There was an engineer who kept the big machine on the shop floor running faithfully for 30 years. After he retired, the machine promptly broke down. Nobody could get it running again. In desperation, the company called the engineer and implored him to come back and fix it.
The retired engineer returned, albeit reluctantly. He spent a day looking the machine over. Then he called everybody together and marked an X in chalk on a particular component. “Replace this, and the machine will work again.” Glory be, he was right! “Send us an invoice,” the boss said.
And the engineer did: for $10,000. “Ten thousand dollars!” the boss cried. “You need to justify that!” The engineer said he’d send an itemized invoice. Here’s how it read:
One chalk mark: $1
Knowing where to put it: $9,999
Testing for risk and impact means knowing where to put it — that is, knowing where to go to find the most serious bugs. You get good at that by building these three mental models:
What impact on the rest of the software will these code changes have? In other words, what is likely not to work as desired after these code changes are made?
This means you have to learn how is the product is designed and built. That doesn’t mean you necessarily have to be able to read code, although it doesn’t hurt. You just have to pay attention as you test the product and listen to the developers’ explanations of the product’s technical details. You will know you’re building this model when you articulate how you think the product is built to a developer and they say something like, “Yeah. Those aren’t exactly the words I’d use, but they’re accurate enough.”
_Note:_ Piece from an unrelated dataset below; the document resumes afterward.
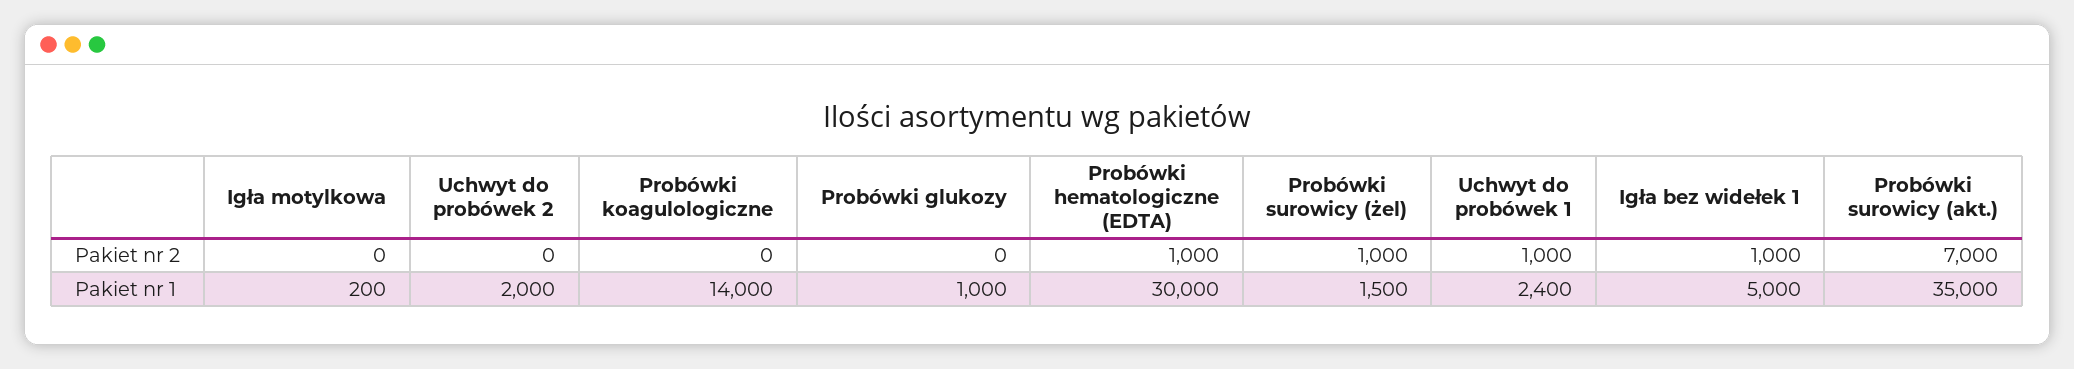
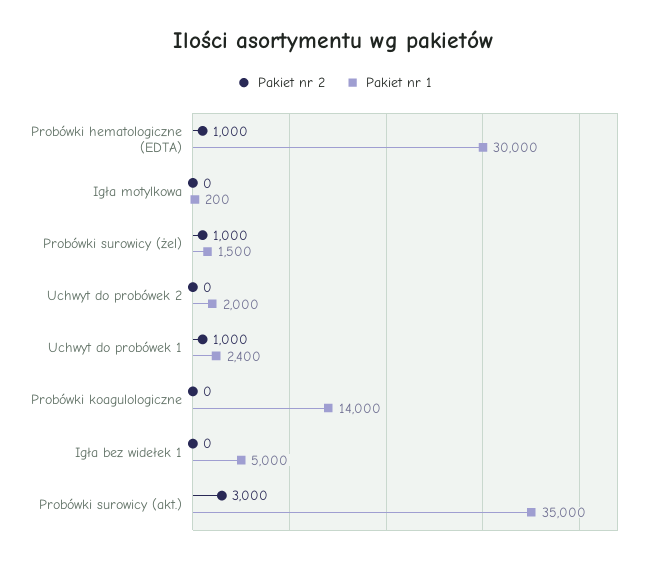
Pakiet nr 2, Probówki glukozy: 0 -> none
Pakiet nr 2, Igła bez widełek 1: 1000 -> 0
Pakiet nr 2, Probówki surowicy (akt.): 7000 -> 3000
Pakiet nr 1, Probówki glukozy: 1000 -> none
The code mental model helps you assess risk likelihood. “That part of the product is a little brittle, and every time something interacts with it, things are broken,” or, “I know we designed that function to handle a certain throughput, but what we’re contemplating is 10 times that, and so I’m concerned it’ll fold under the pressure.”
What parts of the product, when not working as desired, will be a problem for the customer or user? How severe a problem will it be?
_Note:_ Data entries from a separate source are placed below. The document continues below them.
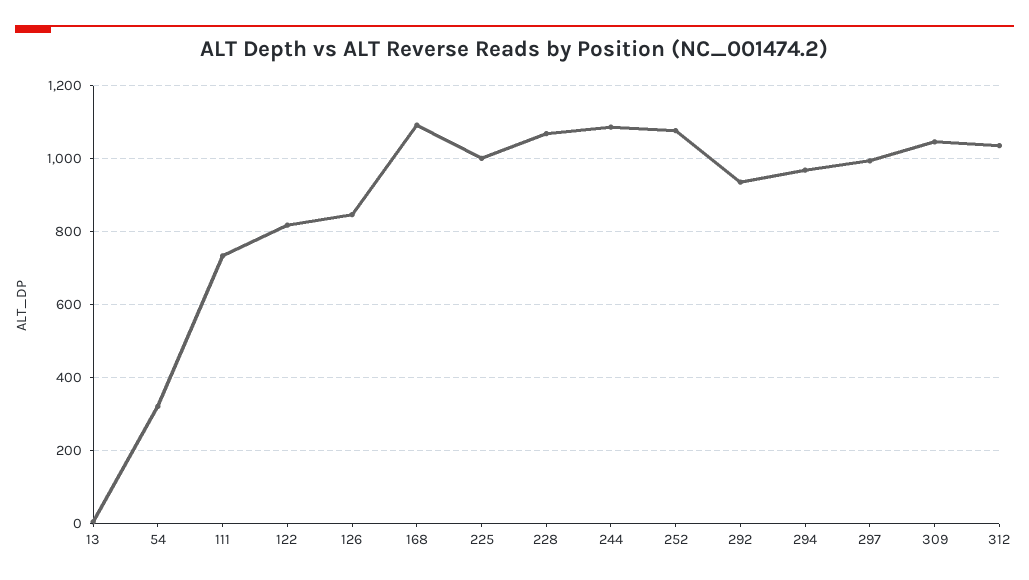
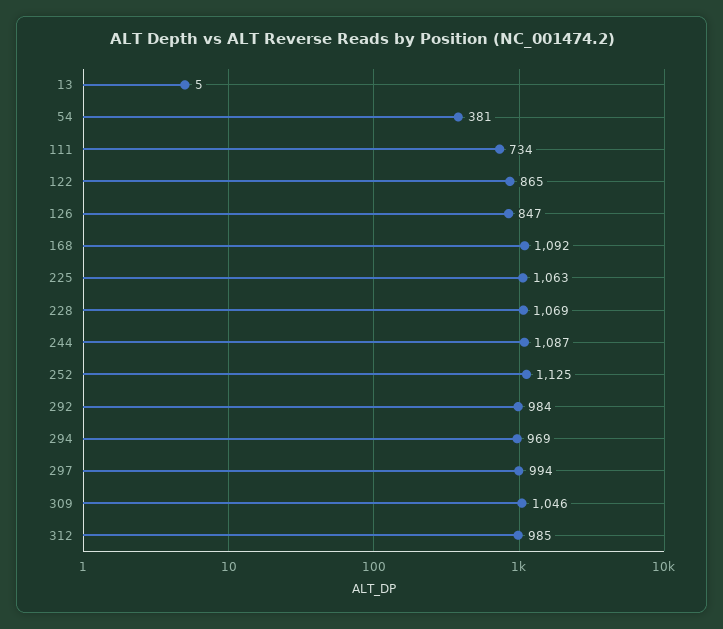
54: 320 -> 381
122: 820 -> 865
225: 1000 -> 1063
252: 1080 -> 1125
292: 940 -> 984
312: 1040 -> 985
To build this model, form good relationships with your support and implementation teams. You might even do rotations through support from time to time, and review customer-reported problems and seek clarity from support on how difficult they were for customers.
The customer mental model helps you assess impact. “If we ship this bug, customers are going to scream,” or, “I think support can talk customers around this bug,” or, “Customers are probably not going to even notice this bug.”
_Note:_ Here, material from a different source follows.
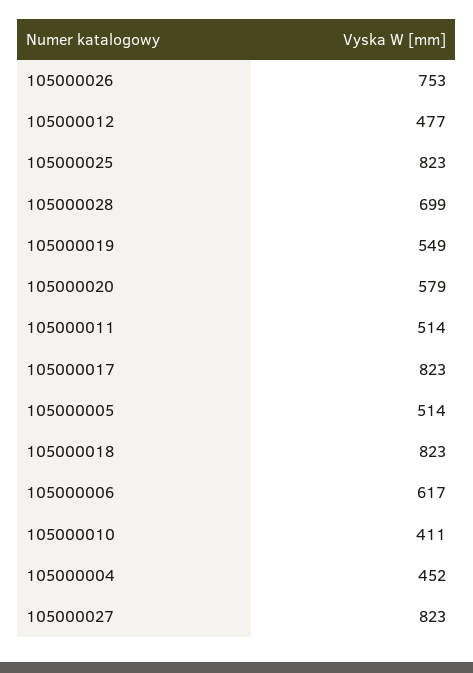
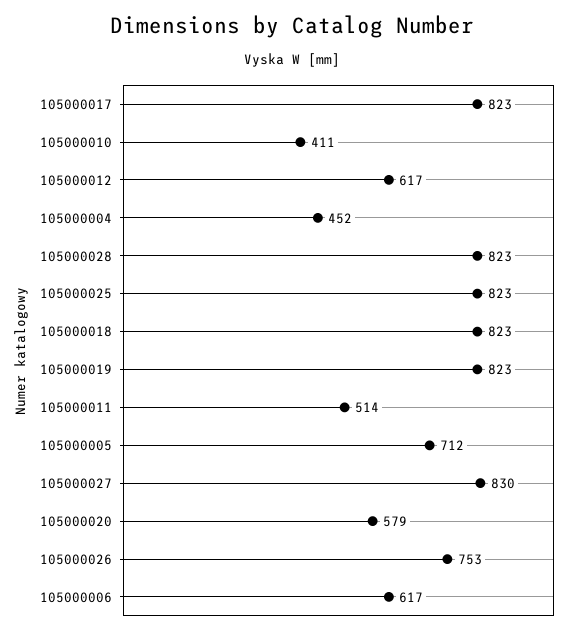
105000012: 477 -> 617
105000028: 699 -> 823
105000019: 549 -> 823
105000005: 514 -> 712
105000027: 823 -> 830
What parts of the product, when not working as desired, put the company’s revenue or reputation at risk, or interrupts smooth and efficient company operations? How severe a problem will it be?
The business mental model gets at how your company makes money and grows the business. This is often the hardest mental model to build, but to the extent you build it, you can make much more nuanced test coverage decisions. To start, you can form an understanding of the kinds of product issues that get customers to call the CEO and threaten to cancel or sue. You can come to understand the kinds of problems that place heavy burden on the support and implementation teams, or would cost the company money in terms of time taken away from revenue-generating activity or services given for free to help regain an angry customer’s trust.
Come to understand which customers, especially the most lucrative ones, are up for renewal soon, and which are unhappy with your company and why.
The business mental model helps you further assess impact. “If this doesn’t perform well, customers are going to quit us,” or, “Bugs in this part of the product always flood us with calls and disrupt our ability to deliver more software.”